→ WHAT TO WORK ON
Copy out every record below, word for word.
───── GIVEN ENTRIES
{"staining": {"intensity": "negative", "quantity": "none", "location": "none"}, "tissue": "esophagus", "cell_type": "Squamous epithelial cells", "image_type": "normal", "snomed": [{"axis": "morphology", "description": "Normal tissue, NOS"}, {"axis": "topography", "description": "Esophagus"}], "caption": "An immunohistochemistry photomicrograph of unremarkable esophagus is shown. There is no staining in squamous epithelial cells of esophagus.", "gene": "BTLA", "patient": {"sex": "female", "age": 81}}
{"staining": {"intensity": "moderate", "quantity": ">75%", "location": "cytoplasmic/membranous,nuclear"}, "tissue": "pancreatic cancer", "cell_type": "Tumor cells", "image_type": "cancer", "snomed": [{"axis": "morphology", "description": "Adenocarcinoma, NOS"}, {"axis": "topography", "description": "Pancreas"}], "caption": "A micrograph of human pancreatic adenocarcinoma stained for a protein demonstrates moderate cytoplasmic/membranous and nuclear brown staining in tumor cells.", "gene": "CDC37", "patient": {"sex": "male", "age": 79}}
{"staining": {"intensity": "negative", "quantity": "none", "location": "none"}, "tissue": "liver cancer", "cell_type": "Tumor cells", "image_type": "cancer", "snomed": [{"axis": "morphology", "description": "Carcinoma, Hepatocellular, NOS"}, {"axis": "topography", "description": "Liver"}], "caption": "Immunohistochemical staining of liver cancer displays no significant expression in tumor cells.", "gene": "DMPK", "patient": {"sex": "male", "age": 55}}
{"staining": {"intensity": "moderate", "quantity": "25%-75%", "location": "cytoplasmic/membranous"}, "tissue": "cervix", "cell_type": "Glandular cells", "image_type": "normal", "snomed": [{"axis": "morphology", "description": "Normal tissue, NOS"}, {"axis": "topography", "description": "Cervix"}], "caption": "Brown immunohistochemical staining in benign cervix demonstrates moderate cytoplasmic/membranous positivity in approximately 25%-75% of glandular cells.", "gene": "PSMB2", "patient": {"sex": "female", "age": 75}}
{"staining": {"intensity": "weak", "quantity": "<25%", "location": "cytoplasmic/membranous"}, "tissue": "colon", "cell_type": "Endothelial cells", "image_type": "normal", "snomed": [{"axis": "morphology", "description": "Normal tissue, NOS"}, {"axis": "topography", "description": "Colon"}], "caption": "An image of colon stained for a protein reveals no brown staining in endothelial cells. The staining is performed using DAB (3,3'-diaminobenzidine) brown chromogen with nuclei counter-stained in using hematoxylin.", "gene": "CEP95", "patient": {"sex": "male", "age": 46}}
──────────
→ RESULT FOR THIS TASK
{"staining": {"intensity": "negative", "quantity": "none", "location": "none"}, "tissue": "esophagus", "cell_type": "Squamous epithelial cells", "image_type": "normal", "snomed": [{"axis": "morphology", "description": "Normal tissue, NOS"}, {"axis": "topography", "description": "Esophagus"}], "caption": "An immunohistochemistry photomicrograph of unremarkable esophagus is shown. There is no staining in squamous epithelial cells of esophagus.", "gene": "BTLA", "patient": {"sex": "female", "age": 81}}
{"staining": {"intensity": "moderate", "quantity": ">75%", "location": "cytoplasmic/membranous,nuclear"}, "tissue": "pancreatic cancer", "cell_type": "Tumor cells", "image_type": "cancer", "snomed": [{"axis": "morphology", "description": "Adenocarcinoma, NOS"}, {"axis": "topography", "description": "Pancreas"}], "caption": "A micrograph of human pancreatic adenocarcinoma stained for a protein demonstrates moderate cytoplasmic/membranous and nuclear brown staining in tumor cells.", "gene": "CDC37", "patient": {"sex": "male", "age": 79}}
{"staining": {"intensity": "negative", "quantity": "none", "location": "none"}, "tissue": "liver cancer", "cell_type": "Tumor cells", "image_type": "cancer", "snomed": [{"axis": "morphology", "description": "Carcinoma, Hepatocellular, NOS"}, {"axis": "topography", "description": "Liver"}], "caption": "Immunohistochemical staining of liver cancer displays no significant expression in tumor cells.", "gene": "DMPK", "patient": {"sex": "male", "age": 55}}
{"staining": {"intensity": "moderate", "quantity": "25%-75%", "location": "cytoplasmic/membranous"}, "tissue": "cervix", "cell_type": "Glandular cells", "image_type": "normal", "snomed": [{"axis": "morphology", "description": "Normal tissue, NOS"}, {"axis": "topography", "description": "Cervix"}], "caption": "Brown immunohistochemical staining in benign cervix demonstrates moderate cytoplasmic/membranous positivity in approximately 25%-75% of glandular cells.", "gene": "PSMB2", "patient": {"sex": "female", "age": 75}}
{"staining": {"intensity": "weak", "quantity": "<25%", "location": "cytoplasmic/membranous"}, "tissue": "colon", "cell_type": "Endothelial cells", "image_type": "normal", "snomed": [{"axis": "morphology", "description": "Normal tissue, NOS"}, {"axis": "topography", "description": "Colon"}], "caption": "An image of colon stained for a protein reveals no brown staining in endothelial cells. The staining is performed using DAB (3,3'-diaminobenzidine) brown chromogen with nuclei counter-stained in using hematoxylin.", "gene": "CEP95", "patient": {"sex": "male", "age": 46}}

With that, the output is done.